[Recorded data]
+++

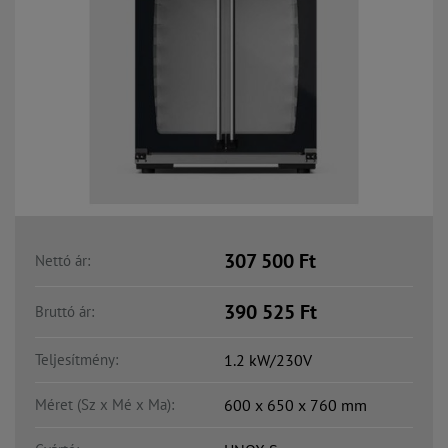
307 500
Ft
Nettó ár:
390 525
Ft
Bruttó ár:
Teljesítmény:
1.2 kW/230V
Méret (Sz x Mé x Ma):
600 x 650 x 760 mm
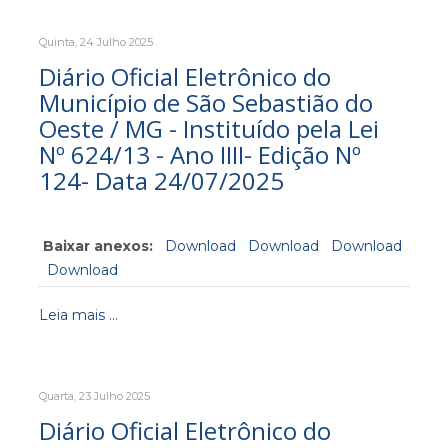
Quinta, 24 Julho 2025
Diário Oficial Eletrônico do
Município de São Sebastião do
Oeste / MG - Instituído pela Lei
Nº 624/13 - Ano IIII- Edição Nº
124- Data 24/07/2025
Baixar anexos:
Download
Download
Download
Download
Leia mais ...
Quarta, 23 Julho 2025
Diário Oficial Eletrônico do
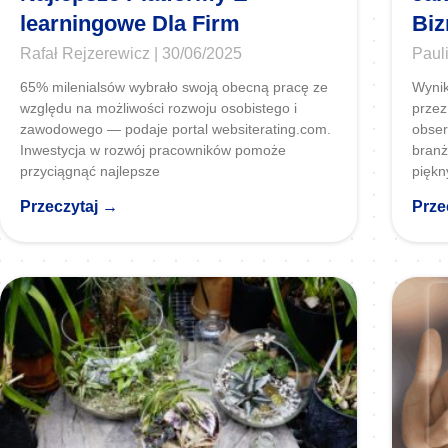
learningowe Dla Firm
Biz
Rafał Rejzerewicz
30/06/2025
Paul
65% milenialsów wybrało swoją obecną pracę ze
Wynik
względu na możliwości rozwoju osobistego i
przez
zawodowego — podaje portal websiterating.com.
obser
Inwestycja w rozwój pracowników pomoże
branż
przyciągnąć najlepsze
piękn
Przeczytaj →
Prze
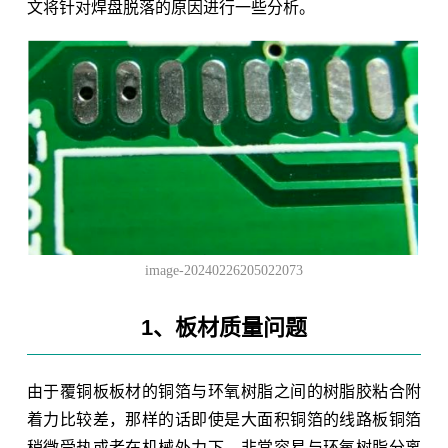
文将针对焊盘脱落的原因进行一些分析。
image-20240226205022073
1、板材质量问题
由于覆铜板板材的铜箔与环氧树脂之间的树脂胶粘合附
着力比较差，那样的话即使是大面积铜箔的线路板铜箔
稍微受热或者在机械外力下，非常容易与环氧树脂分离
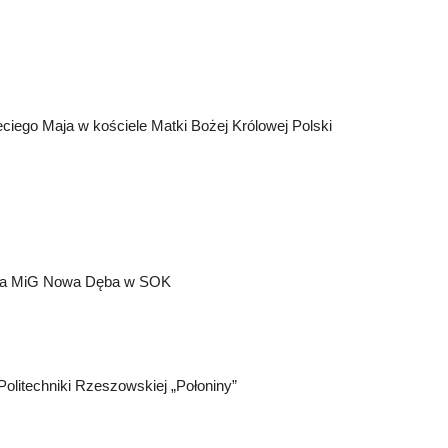
zeciego Maja w kościele Matki Bożej Królowej Polski
trza MiG Nowa Dęba w SOK
olitechniki Rzeszowskiej „Połoniny”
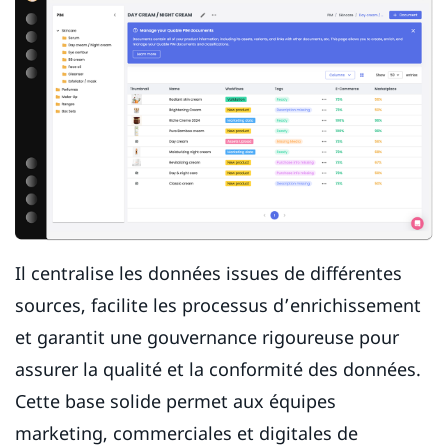
Il centralise les données issues de différentes
sources, facilite les processus d’enrichissement
et garantit une gouvernance rigoureuse pour
assurer la qualité et la conformité des données.
Cette base solide permet aux équipes
marketing, commerciales et digitales de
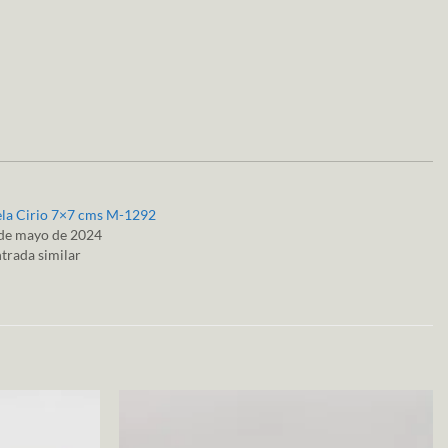
la Cirio 7×7 cms M-1292
de mayo de 2024
trada similar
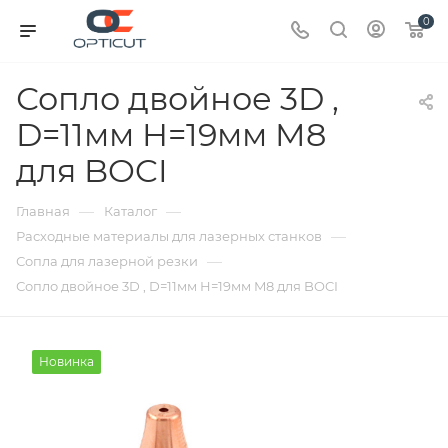
0
Сопло двойное 3D ,
D=11мм H=19мм M8
для BOCI
—
—
Главная
Каталог
—
Расходные материалы для лазерных станков
—
Сопла для лазерной резки
Сопло двойное 3D , D=11мм H=19мм M8 для BOCI
Новинка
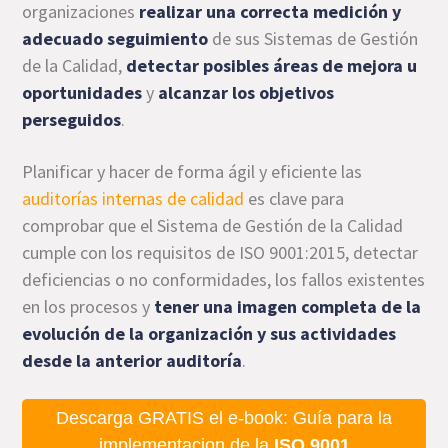
organizaciones
realizar una correcta medición y
adecuado seguimiento
de sus Sistemas de Gestión
de la Calidad,
detectar posibles áreas de mejora u
oportunidades
y
alcanzar los objetivos
perseguidos
.
Planificar y hacer de forma ágil y eficiente las
auditorías internas de calidad
es clave para
comprobar que el Sistema de Gestión de la Calidad
cumple con los requisitos de ISO 9001:2015, detectar
deficiencias o no conformidades, los fallos existentes
en los procesos y
tener una imagen completa de la
evolución de la organización y sus actividades
desde la anterior auditoría
.
Descarga GRATIS el e-book: Guía para la
implementacion de la
ISO 9001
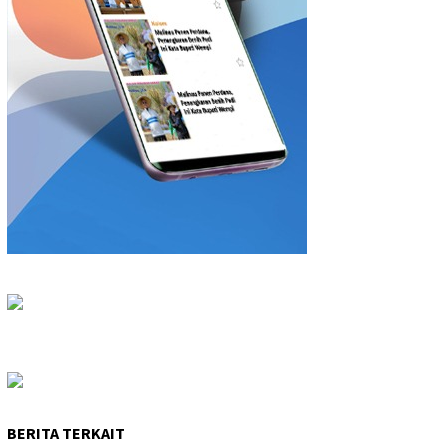
BERITA TERKAIT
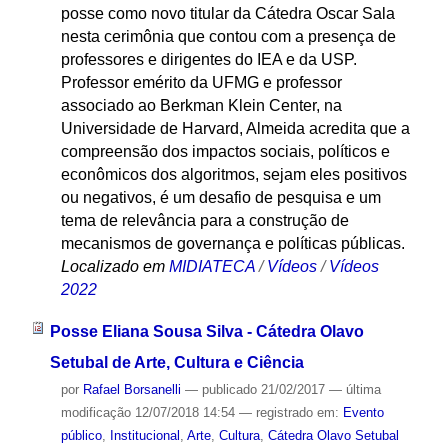
posse como novo titular da Cátedra Oscar Sala
nesta cerimônia que contou com a presença de
professores e dirigentes do IEA e da USP.
Professor emérito da UFMG e professor
associado ao Berkman Klein Center, na
Universidade de Harvard, Almeida acredita que a
compreensão dos impactos sociais, políticos e
econômicos dos algoritmos, sejam eles positivos
ou negativos, é um desafio de pesquisa e um
tema de relevância para a construção de
mecanismos de governança e políticas públicas.
Localizado em
MIDIATECA
/
Vídeos
/
Vídeos
2022
Posse Eliana Sousa Silva - Cátedra Olavo
Setubal de Arte, Cultura e Ciência
por
Rafael Borsanelli
—
publicado
21/02/2017
—
última
modificação
12/07/2018 14:54
— registrado em:
Evento
público
,
Institucional
,
Arte
,
Cultura
,
Cátedra Olavo Setubal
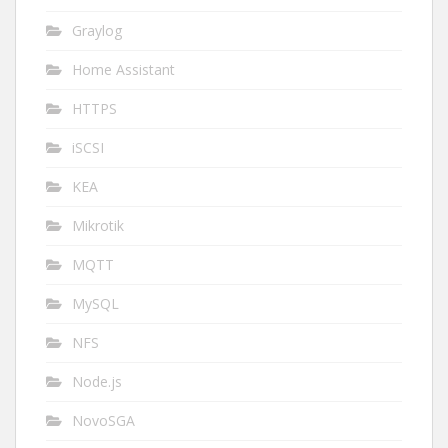
Graylog
Home Assistant
HTTPS
iSCSI
KEA
Mikrotik
MQTT
MySQL
NFS
Node.js
NovoSGA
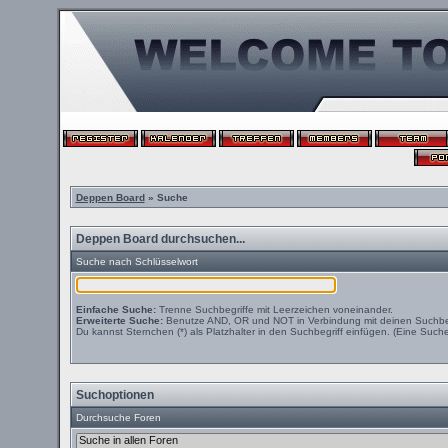
Deppen Board
» Suche
Deppen Board durchsuchen...
Suche nach Schlüsselwort
Einfache Suche:
Trenne Suchbegriffe mit Leerzeichen voneinander.
Erweiterte Suche:
Benutze AND, OR und NOT in Verbindung mit deinen Suchbegri
Du kannst Sternchen (*) als Platzhalter in den Suchbegriff einfügen. (Eine Suche 
Suchoptionen
Durchsuche Foren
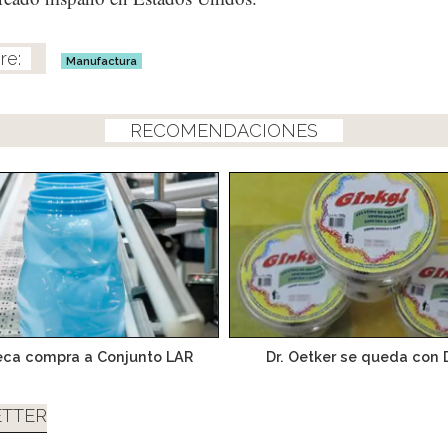
Manufactura
RECOMENDACIONES
eca compra a Conjunto LAR
Dr. Oetker se queda con 
TTER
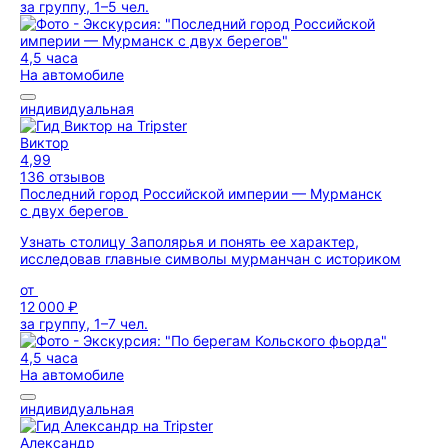
за группу, 1–5 чел.
4,5 часа
На автомобиле
индивидуальная
Виктор
4,99
136 отзывов
Последний город Российской империи — Мурманск
с двух берегов
Узнать столицу Заполярья и понять ее характер,
исследовав главные символы мурманчан с историком
от
12 000 ₽
за группу, 1–7 чел.
4,5 часа
На автомобиле
индивидуальная
Александр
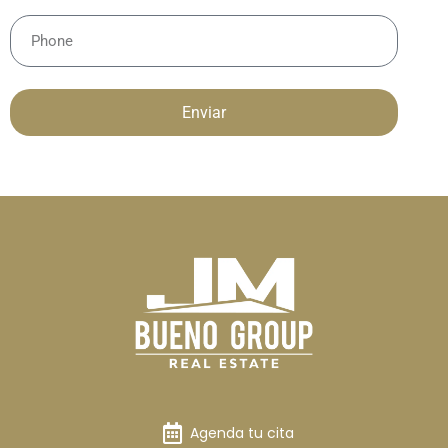
Enviar
Agenda tu cita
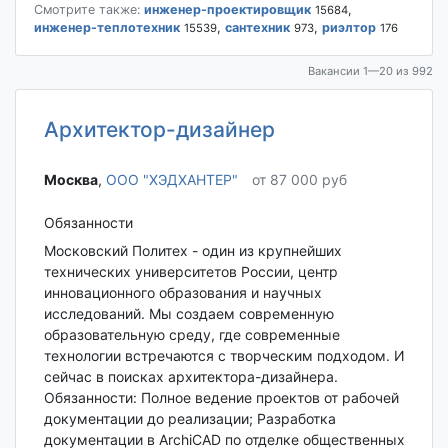
Смотрите также:
инженер-проектировщик
,
15684
инженер-теплотехник
,
сантехник
,
риэлтор
15539
973
176
Вакансии 1—20 из 992
Архитектор-дизайнер
Москва‎
,
ООО "ХЭДХАНТЕР"
от 87 000 руб
Обязанности
Московский Политех - один из крупнейших
технических университетов России, центр
инновационного образования и научных
исследований. Мы создаем современную
образовательную среду, где современные
технологии встречаются с творческим подходом. И
сейчас в поисках архитектора-дизайнера.
Обязанности: Полное ведение проектов от рабочей
документации до реализации; Разработка
документации в ArchiCAD по отделке общественных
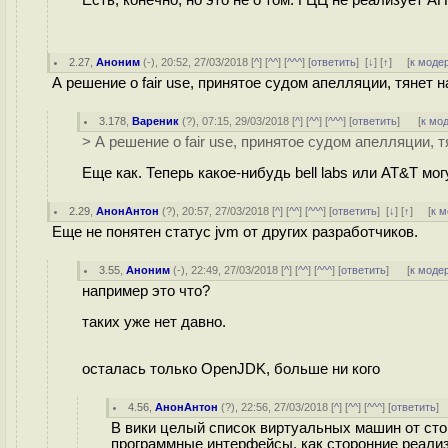
Есть, конечно, но это не о том. ГЦЦ не реализует АП
2.27
,
Аноним
(
-
), 20:52, 27/03/2018 [
^
] [
^^
] [
^^^
] [
ответить
]
[
↓
] [
↑
] [
к моде
А решение о fair use, принятое судом апелляции, тянет 
3.178
,
Вареник
(
?
), 07:15, 29/03/2018 [
^
] [
^^
] [
^^^
] [
ответить
]
[
к мо
> А решение о fair use, принятое судом апелляции, 
Еще как. Теперь какое-нибудь bell labs или AT&T могут
2.29
,
АнонАнтон
(
?
), 20:57, 27/03/2018 [
^
] [
^^
] [
^^^
] [
ответить
]
[
↓
] [
↑
] [
к 
Еще не понятен статус jvm от других разработчиков.
3.55
,
Аноним
(
-
), 22:49, 27/03/2018 [
^
] [
^^
] [
^^^
] [
ответить
]
[
к моде
например это что?
таких уже нет давно.
осталась только OpenJDK, больше ни кого
4.56
,
АнонАнтон
(
?
), 22:56, 27/03/2018 [
^
] [
^^
] [
^^^
] [
ответить
]
В вики целый список виртуальных машин от стор
программные интерфейсы, как сторонние реализ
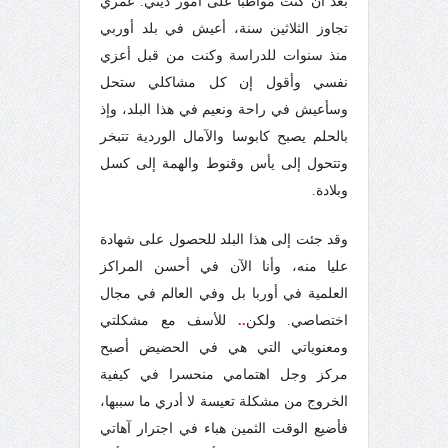
بعد أن كنت مواظبا على أمور ديني. عمري
تجاوز الثلاثين سنة، أعيش في بلد أوربي
منذ سنوات للدراسة وكنت من قبل أعزي
نفسي وأقول إن كل مشاكلي ستحل
وسأعيش في راحة ونعيم في هذا البلد، وإذ
بالحلم يصبح كابوسا والآمال الوردية تتبخر
وتتحول إلى يأس وقنوط والهمة إلى كسل
وبلادة.
وقد جئت إلى هذا البلد للحصول على شهادة
عليا منه، وأنا الآن في أحسن المراكز
العلمية في أوربا بل وفي العالم في مجال
اختصاصي. ولكن
..
للأسف مع مشكلتي
ومعنوياتي التي هي في الحضيض أصبح
مركز وجل اهتمامي منحسرا في كيفية
الخروج من مشكلة تعيسة لا أدري ما سببها،
فأضيع الوقت الثمين هباء في اجترار آهاتي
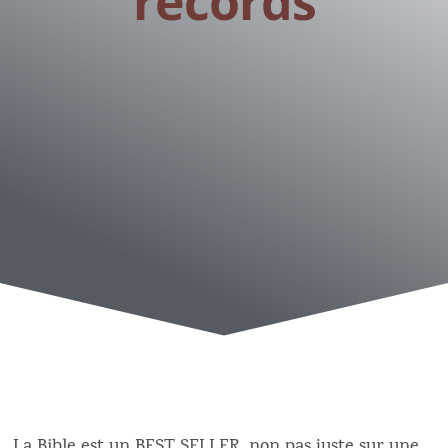
records
L
a Bible est un BEST SELLER, non pas juste sur une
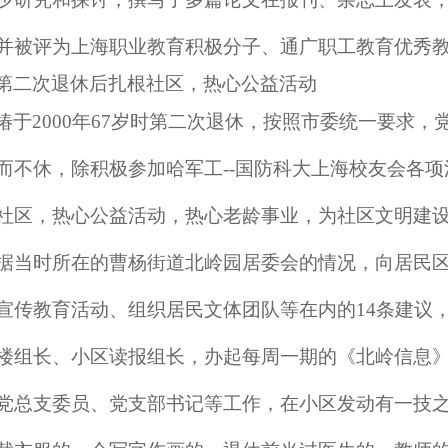
并被评为上海职业教育积极分子、通广职工教育优秀
第二次退休后扎根社区，热心公益活动
椿于
2000年67岁时第二次退休，按照市委统一要求
而不休，除积极参加哈军工--国防科大上海校友会各
社区，热心公益活动，热心老龄事业，为社区文明建
据当时所在的曹杨街道北岭园居委会的情况，向居民
宣传教育活动、组织居民文体团队等在内的14条建议
楼组长、小区读报组长，办起每周一期的《北岭信息
党总支委员、党支部书记等工作，在小区发动有一技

+++

* Work task: Every line above that carries the string "судом" should be copied.

* Solved exercise:
А решение о fair use, принятое судом апелляции, тянет 
> А решение о fair use, принятое судом апелляции, 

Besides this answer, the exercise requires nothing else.